There's no ARBA limit on tattoo lenght. However, most show programs don't accept long tattoos, so most breeders don't have long tattoos. ARBA limits names for registration by 30 characters.


----------



## fuzz16

http://koriswoolywabbitry.weebly.com/products-for-sale.html 


awesome pen created by a tattoo artist for his wife to use on their rabbits  I will go with the pen, seems a lot quicker and more efficient. but like said above...with my artritis so bad my hands are too shaky so i will have to have help


----------



## BlueGiants

I use a Tattoo Pen and have for years. Yes, how good the tattoo comes out depends a lot on the persons ability with the pen, but I recommend practicing on a banana before you do a rabbit. I wrap the rabbits ear around an ice cube (on the outside of the ear) and hold it there for 30 seconds to numb the ear, then tattoo it. It takes less than a minute to do a tattoo (up to 5 charaters) and the rabbits seem unaffected immediately afterwards. From my experience, I think there is less trauma to the rabbit using a pen.
Another advantage to the pen is you can "touch up" faded tattoos easier and even right before the rabbit is shown if necessary... it's not as messy as the clamp.


----------



## whitelop

Its really interesting to hear about all of your different preferences. It sounds like the pen is a definite winner though. Its interesting to hear it from a pet owners point of view. Thanks everyone for sharing!


----------



## Blaze_Amita

Kipcha said:


> The one on Frost got stuck in her ear and they could not get it out, so she started freaking so they held her down to the table and pried it open. Meanwhile, Willow started screaming when his went down and started freaking out as well. Needless to say, I ended the day in tears and vowing never to allow something like that to happen to my buns again.


 
This is meant in no way offensive, but To this point. I'll never use a pen again- no matter how many times I practice my handwriting is just not good enough. This scenario sounds like they didn't keep their clamp and digits in very good condition. If the digits are kept clean they slide in and out of the ear, My clamp looks brand new, despite being many years old and the ear release is checked before I tattoo every time so the situation you had, doesn't happen. Again, like with anything, if it's kept in good condition, everything works better. I tattoo my babies and then give them a treat some kisses and they do not go back to their cage until they are okay-Most of my babies to this day are still little love bugs(One of which will be 4 years old in May). 
I used to have both pen and clamp-the pen was stolen at a show right out of my bag- but I go with clamp every time-Pen is backup. I find the clamp to be much more uniform and the judges don't have to guess because the handwriting is different for each human. To me the clamp would make it easier on the judges plus to me it's easier to read as I don't wear my glasses to the barn


----------



## woahlookitsme

Also another thing people have to consider is ear length.

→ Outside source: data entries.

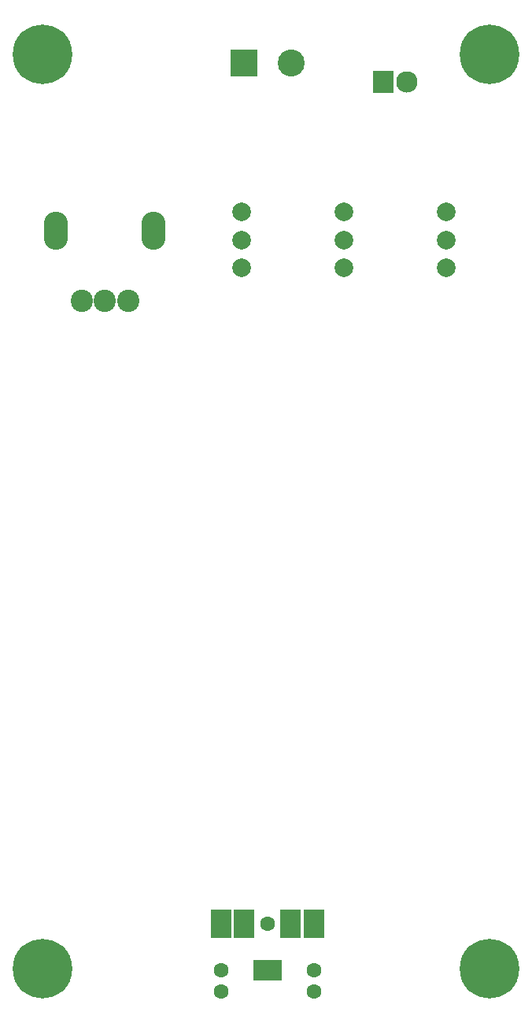
<source format=gbr>
G04 #@! TF.GenerationSoftware,KiCad,Pcbnew,(5.1.0-0)*
G04 #@! TF.CreationDate,2019-04-30T21:56:08-04:00*
G04 #@! TF.ProjectId,The Ear Tool,54686520-4561-4722-9054-6f6f6c2e6b69,1.3*
G04 #@! TF.SameCoordinates,Original*
G04 #@! TF.FileFunction,Soldermask,Top*
G04 #@! TF.FilePolarity,Negative*
%FSLAX46Y46*%
G04 Gerber Fmt 4.6, Leading zero omitted, Abs format (unit mm)*
G04 Created by KiCad (PCBNEW (5.1.0-0)) date 2019-04-30 21:56:08*
%MOMM*%
%LPD*%
G04 APERTURE LIST*
%ADD10R,2.300000X2.400000*%
%ADD11C,2.300000*%
%ADD12C,2.000000*%
%ADD13C,6.400000*%
%ADD14C,2.400000*%
%ADD15O,2.600000X4.100000*%
%ADD16R,3.100000X2.200000*%
%ADD17R,2.200000X3.100000*%
%ADD18C,1.600000*%
%ADD19R,2.900000X2.900000*%
%ADD20C,2.900000*%
G04 APERTURE END LIST*
D10*
X146000000Y-45000000D03*
D11*
X148540000Y-45000000D03*
D12*
X152750000Y-65000000D03*
X152750000Y-62000000D03*
X152750000Y-59000000D03*
X141750000Y-65000000D03*
X141750000Y-62000000D03*
X141750000Y-59000000D03*
D13*
X109300000Y-42000000D03*
X157400000Y-42000000D03*
X109300000Y-140300000D03*
X157400000Y-140300000D03*
D14*
X113500000Y-68500000D03*
X116000000Y-68500000D03*
X118500000Y-68500000D03*
D15*
X110750000Y-61000000D03*
X121250000Y-61000000D03*
D16*
X133500000Y-140500000D03*
D17*
X128500000Y-135500000D03*
X131000000Y-135500000D03*
X136000000Y-135500000D03*
X138500000Y-135500000D03*
D18*
X128500000Y-140500000D03*
X133500000Y-135500000D03*
X138500000Y-140500000D03*
X138500000Y-142750000D03*
X128500000Y-142750000D03*
D19*
X131000000Y-43000000D03*
D20*
X136080000Y-43000000D03*
D12*
X130750000Y-65000000D03*
X130750000Y-62000000D03*
X130750000Y-59000000D03*
M02*

</source>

Try getting a clamp in a dwarfs ear? I know they make smaller ones but Man do those ears get pretty small. 

Like my mom said we use pen and I try to write in all caps so you can see it better
Here's a thread with pics  http://www.rabbitsonline.net/f20/tattooing-68700/


----------



## tmaddox9

In the rescue I work with we microchip all our bunnies. If they ever end up in a shelter, they can be scanned and returned to us. I have a beautiful blue Flemish Giant that came from a very good breeder but I really wish he didn't have that ugly tattoo in his gorgeous long ear. Somehow it seems undignified for such a regal and handsome fellow. I hope it fades. I had him microchipped when he was neutered.


----------



## RoyalLions18

I bought a pen and love it! Of course i hold the rabbits and my sister tattoo's them as i just cant do it lol I tattoo RL1 RL2 etc in my show rabbits or the ones i sell to breeders. For pets i either do R or PET in their right ear.


----------



## fuzz16

though they are required to scan...i have asked and vets and AC dont always scan. ear tattoos are very visable and are associated with show people so the rabbit is more likely to be possibly found because of it

i dont think a a tattoo ruins a rabbits appearance, though. but i have flop earred rabbits and never seen the tattoos unless i do health checks


----------



## ldoerr

I do not see my rabbits tattoos unless I am purposefully looking in their ears. To me it does not detract from the rabbits looks, especially if it placed right.


----------